First, evals should run on a cadence, not only on demand. A baseline is only useful if you have a recent point of comparison. A monthly eval gives you much less actionable signal than a daily or weekly one, because the longer the gap, the harder it is to attribute a delta to a specific change. The right cadence depends on how quickly the environment around your system actually moves.

Second, the delta is often more informative than the absolute number. A report that your system is 97% accurate is less actionable than a report that says 97% and that is down two points from last week. The trend is the signal; a single reading in isolation is harder to act on.

Third, evals inform deployment gates, not only dashboards. The point of detecting change is to prevent bad changes from reaching production. That requires the eval loop to be wired into whatever promotes models, prompts, and configurations. A human watching a dashboard weekly is a start — but for higher-stakes systems the loop should close automatically, with humans inspecting flagged diffs rather than browsing charts.

None of this is revolutionary. All of it is more investment than the testing infrastructure most teams currently have.

Closing

The underlying observation is simple. Software engineering evolved a set of practices under the assumption that substrate changes are announced, versioned, and human-initiated.

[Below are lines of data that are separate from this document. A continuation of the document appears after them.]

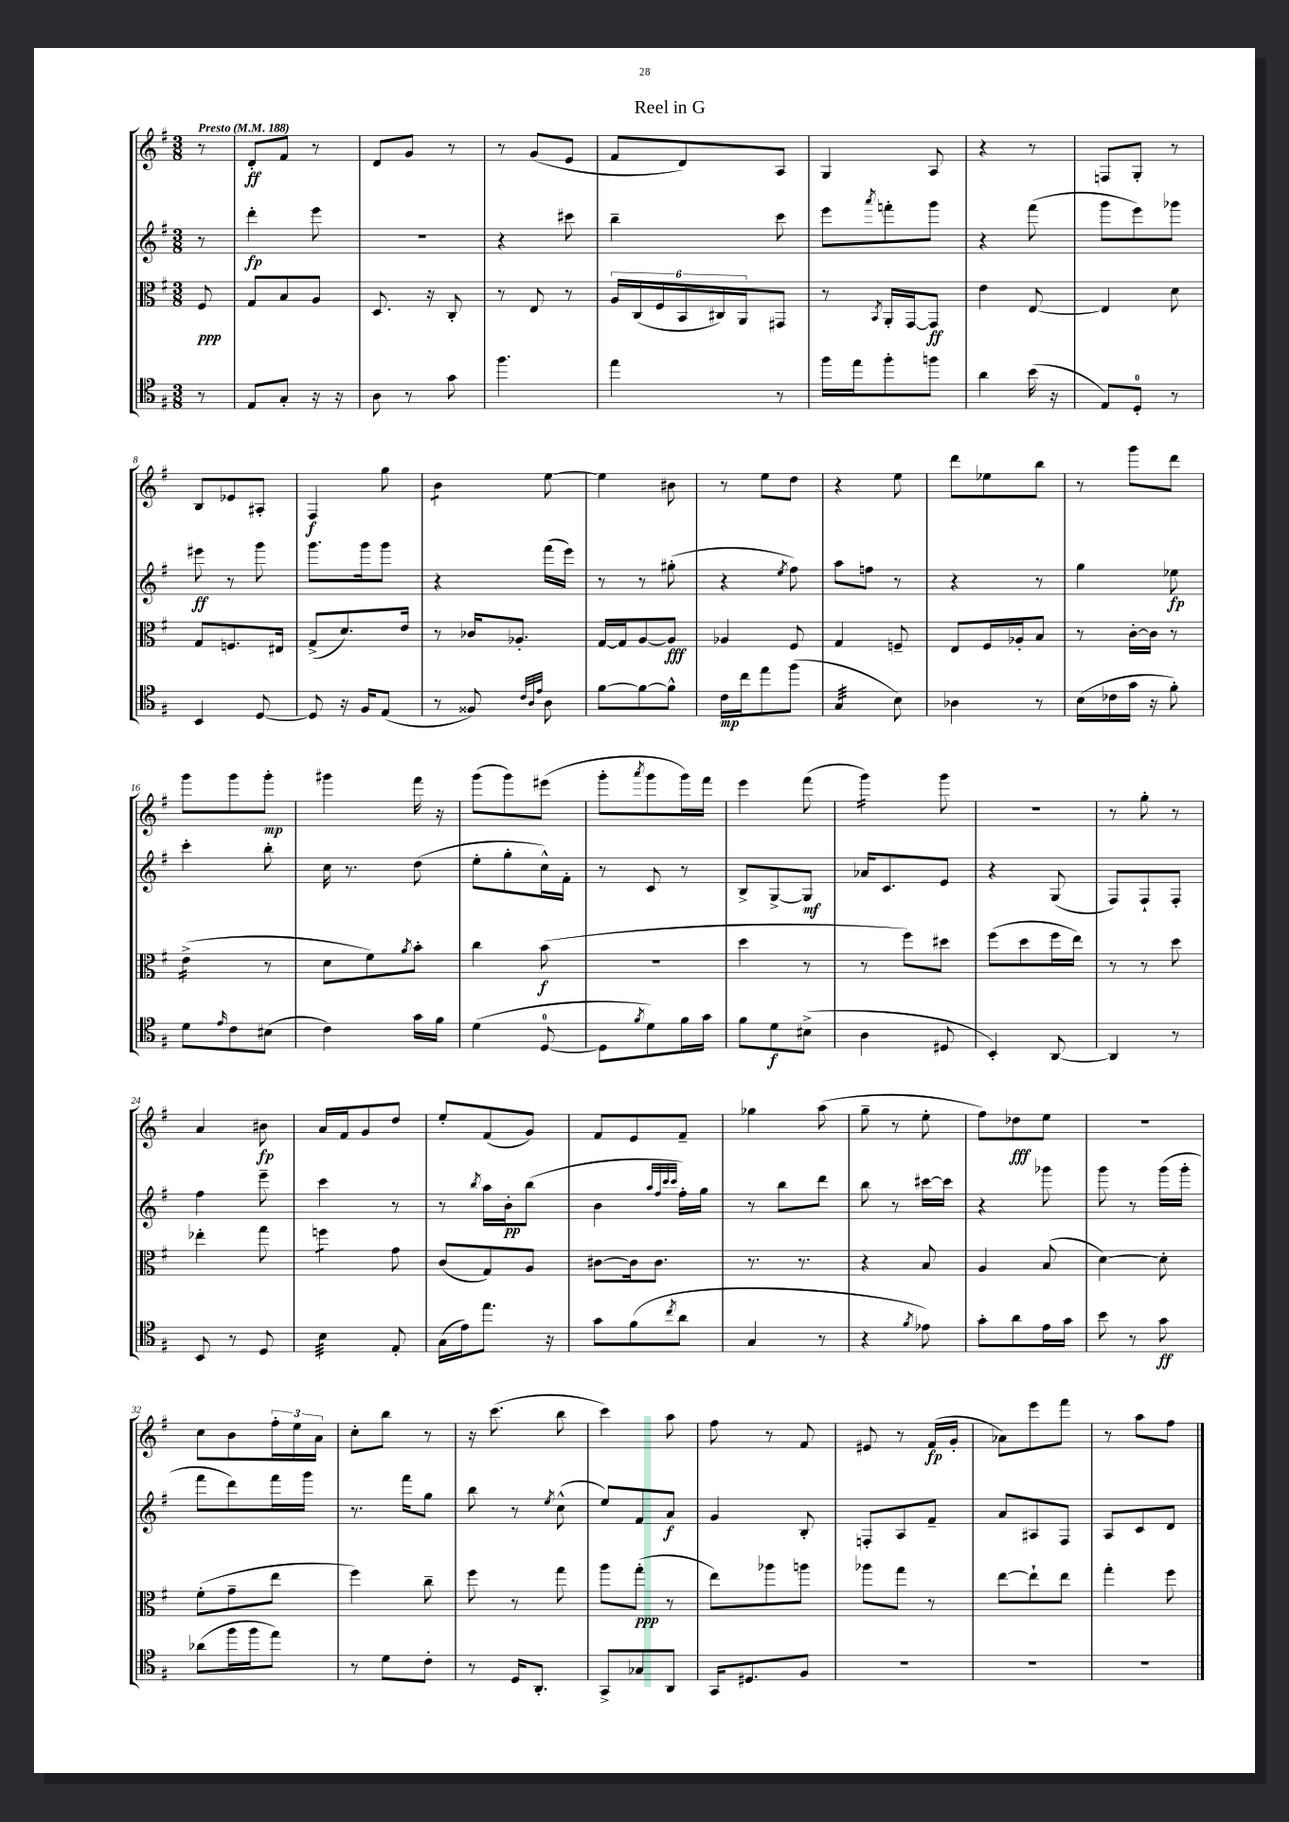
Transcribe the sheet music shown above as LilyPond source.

\header { title = "Reel in G" }
<<
\new StaffGroup <<
\new Staff = "s0" {
    \clef treble \key g \major \numericTimeSignature \time 3/8 \partial 8 \tempo "Presto" 4 = 188
    r8 |
    d'8-.\ff fis'8 r8 |
    d'8 g'8 r8 |
    r8 g'8( e'8 |
    fis'8 d'8) a8 |
    g4 a8 |
    r4 r8 |
    f8 g8-. r8 |
    b8 ees'8 ais8-. |
    fis4\f g''8 |
    b'4:8 e''8~ |
    e''4 bis'8 |
    r8 e''8 d''8 |
    r4 e''8 |
    d'''8 ees''8 b''8 |
    r8 g'''8 d'''8 |
    g'''8 g'''8 g'''8-.\mp |
    gis'''4 fis'''16 r16 |
    g'''8( g'''8) eis'''8( |
    g'''8-. \acciaccatura { a'''8 } g'''8 g'''16) fis'''16 |
    e'''4 fis'''8( |
    g'''4:16) g'''8 |
    r4. |
    r8 g''8-. r8 |
    a'4 bis'8\fp |
    a'16 fis'16 g'8 d''8 |
    e''8-. fis'8( g'8) |
    fis'8 e'8 fis'8-- |
    ges''4 a''8( |
    g''8-- r8 e''8-. |
    fis''8) des''8\fff e''8 |
    R4. |
    c''8 b'8 \tuplet 3/2 { fis''16-. e''16 a'16 } |
    c''8-. b''8 r8 |
    r16 c'''8.( b''8 |
    c'''4) a''8 |
    fis''8 r8 fis'8 |
    eis'8 r8 fis'16\fp( g'16-. |
    aes'8) e'''8 fis'''8 |
    r8 a''8 fis''8 \bar "|." |
}
\new Staff = "s1" {
    \clef treble \key g \major \numericTimeSignature \time 3/8 \partial 8
    r8 |
    d'''4-.\fp e'''8 |
    R4. |
    r4 cis'''8 |
    b''4-- c'''8 |
    e'''8 \acciaccatura { a'''8 } f'''8-. g'''8 |
    r4 fis'''8( |
    g'''8 e'''8) ges'''8 |
    eis'''8\ff r8 g'''8 |
    g'''8. g'''16 g'''8 |
    r4 fis'''16( e'''16) |
    r8 r8 gis''8-.( |
    r4 \acciaccatura { e''8 } fis''8) |
    a''8 f''8 r8 |
    r4 r8 |
    g''4 ees''8\fp |
    c'''4-. b''8-. |
    c''16 r8. d''8( |
    e''8-. g''8-. c''16-^) fis'16-. |
    r8 c'8 r8 |
    b8-> g8~-> g8\mf |
    aes'16 c'8. e'8 |
    r4 g8( |
    fis8) fis8-! fis8-. |
    fis''4 e'''8-- |
    c'''4 r8 |
    r8 \acciaccatura { b''8 } a''16 b'16-.\pp b''8( |
    b'4 \grace { a''32 fis''32 c'''32 c'''32 } fis''16-.) g''16 |
    r8 b''8 d'''8 |
    b''8 r8 cis'''16~ cis'''16 |
    r4 ges'''8 |
    g'''8 r8 g'''16( g'''16-. |
    fis'''8 d'''8) fis'''16 g'''16 |
    r8. fis'''16 g''8 |
    b''8 r8 \acciaccatura { e''8 } c''8-^( |
    e''8) fis'8 a'8\f |
    g'4 b8-. |
    f8-. a8 fis'8-- |
    a'8 ais8 fis8 |
    a8 c'8 d'8 \bar "|." |
}
\new Staff = "s2" {
    \clef alto \key g \major \numericTimeSignature \time 3/8 \partial 8
    fis8\ppp |
    g8 b8 a8 |
    d8. r16 c8-. |
    r8 e8 r8 |
    \tuplet 6/4 { a16 c16( fis16 b,16 cis16) a,16 } gis,8 |
    r8 \acciaccatura { b,8 } a,16-. g,16~ g,8\ff |
    e'4 e8~ |
    e4 d'8 |
    g8 f8. eis16 |
    g8->( d'8.) e'16 |
    r8 ces'16 aes8.-. |
    g16~ g16 a8~ a8\fff |
    aes4 fis8 |
    g4 f8-- |
    e8 fis16 aes16-. b8 |
    r8 c'16~-. c'16 r8 |
    e'4:16->( r8 |
    d'8 fis'8) \acciaccatura { a'8 } b'8-. |
    c''4 b'8\f( |
    R4. |
    d''4 r8 |
    r8 fis''8) dis''8 |
    fis''8( d''8 fis''16 e''16) |
    r8 r8 d''8 |
    ees''4-. g''8 |
    f''4:8 g'8 |
    c'8( g8) a8 |
    cis'8~ cis'16 cis'8. |
    r8. r8. |
    r4 b8 |
    a4 b8( |
    d'4~) d'8-. |
    fis'8-.( g'8-- e''8 |
    fis''4) c''8-- |
    fis''8 r8 g''8 |
    a''8 g''8-.\ppp( r8 |
    e''8) aes''8 a''8 |
    aes''8 g''8 r8 |
    e''8~ e''8-! e''8 |
    g''4-. fis''8 \bar "|." |
}
\new Staff = "s3" {
    \clef tenor \key g \major \numericTimeSignature \time 3/8 \partial 8
    r8 |
    e8 g8-. r16 r16 |
    a8 r8 g'8 |
    fis''4. |
    e''4 r8 |
    fis''16 e''16 fis''8-. f''8 |
    a'4 b'16( r16 |
    e8) d8-0-. r8 |
    b,4 d8~ |
    d8 r16 fis16 e8( |
    r8 fisis8) \grace { c'32 a32 e'32 } a8 |
    fis'8~ fis'8~ fis'8-^ |
    c'16\mp c''16 e''8 fis''8( |
    g4:32 b8) |
    aes4 r8 |
    b16( ces'16 g'16 r16 fis'8-.) |
    d'8 \grace { e'16 } c'8 bis8( |
    c'4) g'16 fis'16 |
    d'4( d8-0~ |
    d8 \acciaccatura { fis'8 } d'8) fis'16 g'16 |
    fis'8 d'8\f bis8->( |
    a4 dis8 |
    b,4-.) a,8~ |
    a,4 r8 |
    b,8 r8 d8 |
    b4:32 e8-. |
    g16( e'16) e''8. r16 |
    g'8 fis'8( \acciaccatura { c''8 } a'8 |
    g4 r8 |
    r4 \acciaccatura { fis'8 } ees'8) |
    g'8-. a'8 e'16 g'16 |
    b'8 r8 g'8\ff |
    aes'8( fis''16 fis''16 e''8) |
    r8 d'8 c'8-. |
    r8 d16 a,8.-. |
    g,8-> ges8 a,8 |
    g,16 dis8. fis8 |
    R4. |
    R4. |
    R4. \bar "|." |
}
>>
>>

Production AI relaxes that assumption in ways that vary by stakes and by provider policy — but rarely in your favor when it matters.

Tests are not going away. They still encode intent. They still catch errors you had the foresight to anticipate. What tests cannot do — and what you now need, at least for systems where decisions carry real weight — is tell you when the system behaves differently than it did yesterday, even when that difference does not cross a specification boundary.

Evals are the discipline for that question. Treat them as the measurement layer they are, run them continuously, and care about the delta as much as the absolute value. The outputs of a production AI system can drift whether you look or not. The only real choice is whether you see the drift before your users do.